Yesterday night, I had an interesting conversation about energy, fossil fuels, agriculture, and human population. The key fact is that global agriculture is now deeply dependent on fossil fuels. They are needed for everything from running industrial farming equipment to producing fertilizer to operating the vast logistical networks through which food is processed and distributed. The key question is, what will the ramifications be when we inevitably transition from a global energy system based on fossil fuels to one based on renewable sources?

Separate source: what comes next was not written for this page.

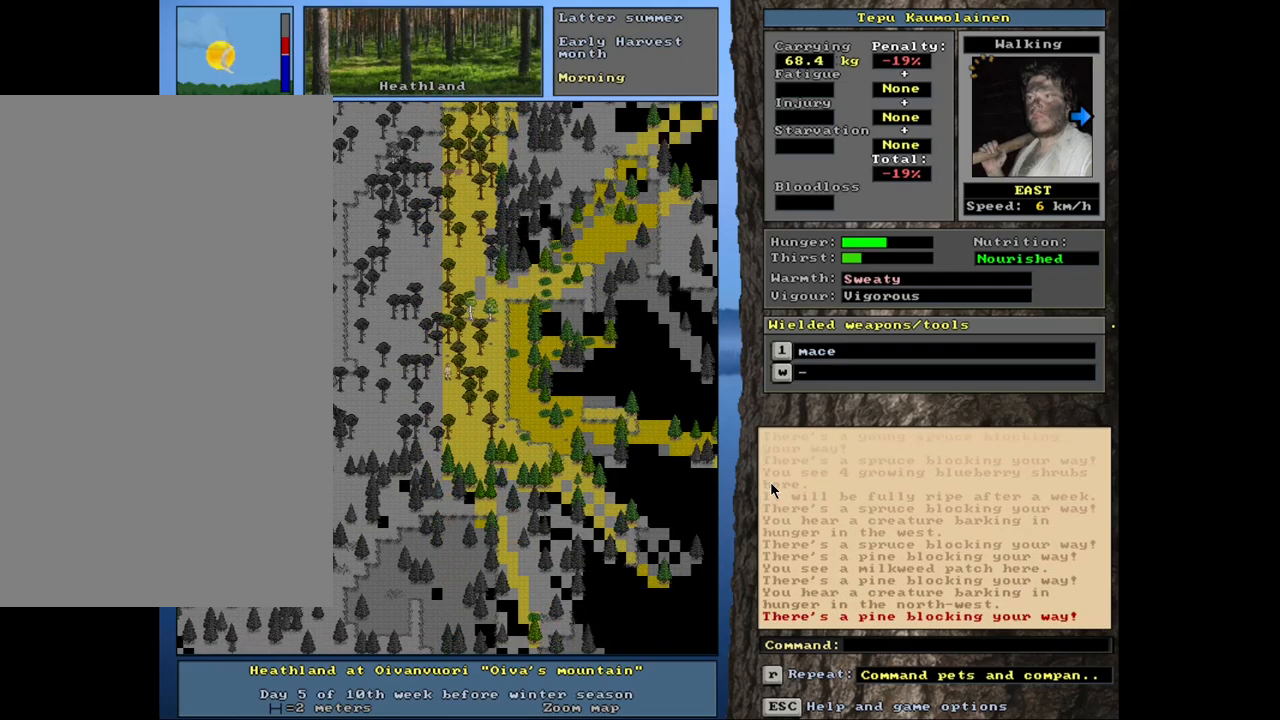
{"keys": ["ctrl_l"], "mouse": [], "events": [[84, "num3", "down"], [117, "num3", "up"], [200, "num2", "down"], [284, "num2", "up"], [284, "num3", "down"], [367, "num3", "up"]]}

The transition is indeed inevitable, though it could happen in either of two ways. Either we can voluntarily cut back on using fossil fuels due to well-founded concerns about climate change – and awareness of the opportunities that exist in renewable energy – or we will draw down reserves to the point where it takes more energy to extract one calorie worth of fossil fuel than the fuel contains.
So, what might the post-fossil-fuel world look like? To get one idea, we can consider the world as it existed before the Industrial Revolution brought about large-scale fossil fuel use. Back in 1500, there were about half a billion people alive on Earth. The energy they relied upon was overwhelmingly from renewable sources, such as the embedded solar energy in plants. It seems plausible that returning to that kind of an energy system would return the planet’s capability of sustaining human beings to about the level that existed then: a bit higher, perhaps, because people now live in more places, and a bit lower, perhaps, because of the damage we have caused to the planet in various ways.

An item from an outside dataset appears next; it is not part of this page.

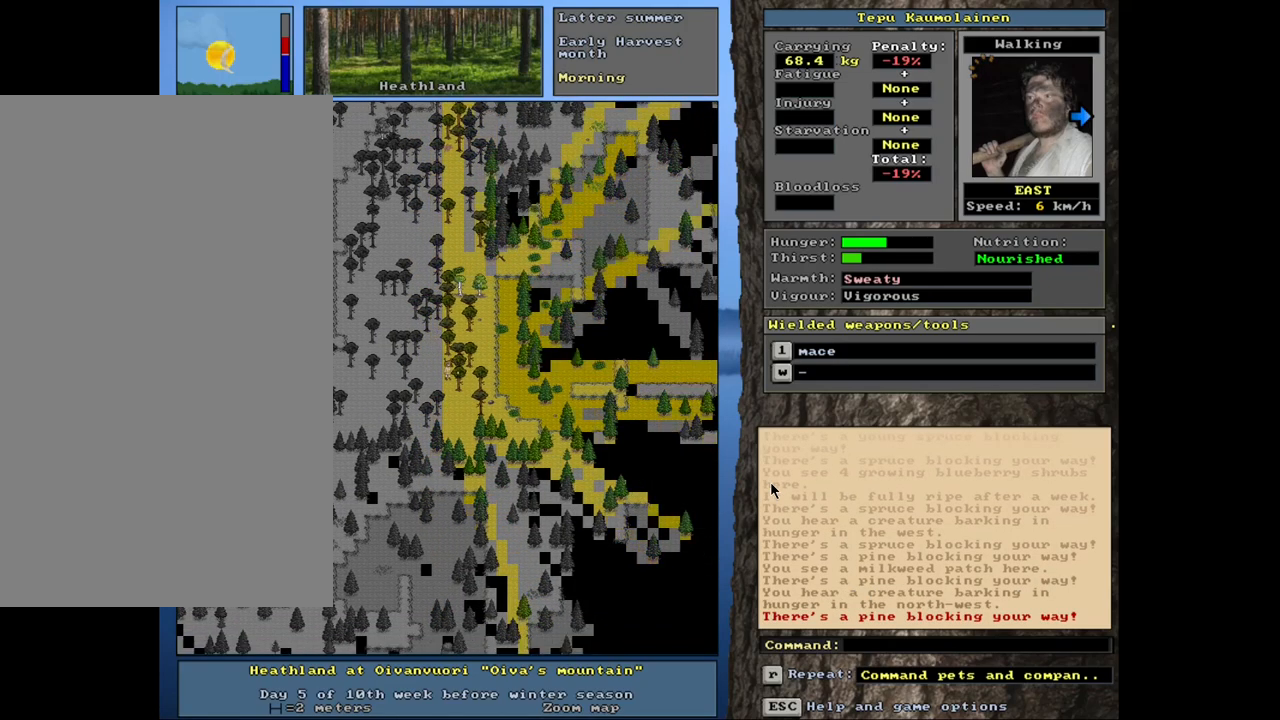
{"keys": ["ctrl_l", "num8"], "mouse": [], "events": [[100, "num9", "down"], [217, "num9", "up"], [317, "num9", "down"], [417, "num9", "up"], [484, "num8", "down"]]}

For an alternative, we need to consider an enhanced renewable-backed future that includes clever approaches to harnessing renewable sources of energy: solar, wind, wave, geothermal, etc. It seems to me that if we are going to have a world that does not use fossil fuels and which sustains something like as many billions as are alive now (to say nothing of in 2050 or later), such technologies are going to need to be deployed on massive scale and the world’s agricultural systems will need to be adapted to rely on them.
Fossil fuels have been an enormous energy boon for humanity. Quite possibly, they have allowed us to far overshoot where we would otherwise have been, in terms of energy use and population. Quite possibly, both of those will need to fall substantially in a post-fossil-fuel world. If there is any chance of that not taking place, it will depend on the massive deployment of the kind of advanced renewables that are already technologically feasible. That deployment will take dedication, foresight, financing, and energy. Indeed, there is surely no better use for whatever proportion of the world’s remaining fossil fuels we choose to burn than in making the solar and wind farms that will need to form most of the future energy basis for all human civilization.